Uncertainty in security: managing cyber senescence
Martijn Dekker
TL;DR
The paper argues that cybersecurity is aging due to complexity, interdependencies, and a proliferation of uncertain controls, a phenomenon it terms cyber senescence. It links regulatory progress (NIS2, DORA) and the limits of risk quantification to the challenge, while highlighting the unfalsifiability of security claims and the resulting waste accumulation. Through a three-part research agenda—improving local decision-making under uncertainty, shaping regulation to foster resilience, and managing security waste—the work outlines a path toward sustainable, governance-aware cyber defense.
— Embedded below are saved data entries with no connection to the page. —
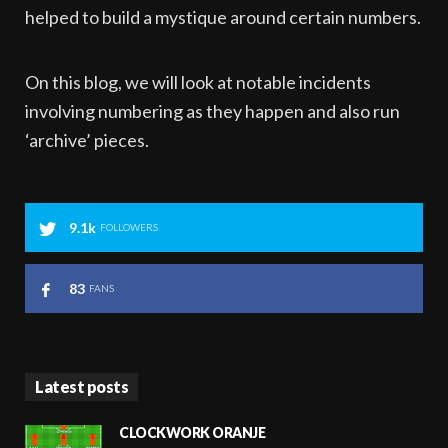
helped to build a mystique around certain numbers.
On this blog, we will look at notable incidents
involving numbering as they happen and also run
‘archive’ pieces.
9.1k
FOLLOWERS
83
FANS
Latest posts
CLOCKWORK ORANJE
The findings stress the need for systemic, long-horizon thinking to prevent systemic decay in the digital infrastructure that underpins modern society.
Abstract
My main worry, and the core of my research, is that our cybersecurity ecosystem is slowly but surely aging and getting old and that aging is becoming an operational risk. This is happening not only because of growing complexity, but more importantly because of accumulation of controls and measures whose effectiveness are uncertain. I introduce a new term for this aging phenomenon: cyber senescence. I will begin my lecture with a short historical overview in which I sketch a development over time that led to this worry for the future of cybersecurity. It is this worry that determined my research agenda and its central theme of the role of uncertainty in cybersecurity. My worry is that waste is accumulating in cyberspace. This waste consists of a multitude of overlapping controls whose risk reductions are uncertain. Unless we start pruning these control frameworks, this waste accumulation causes aging of cyberspace and could ultimately lead to a system collapse.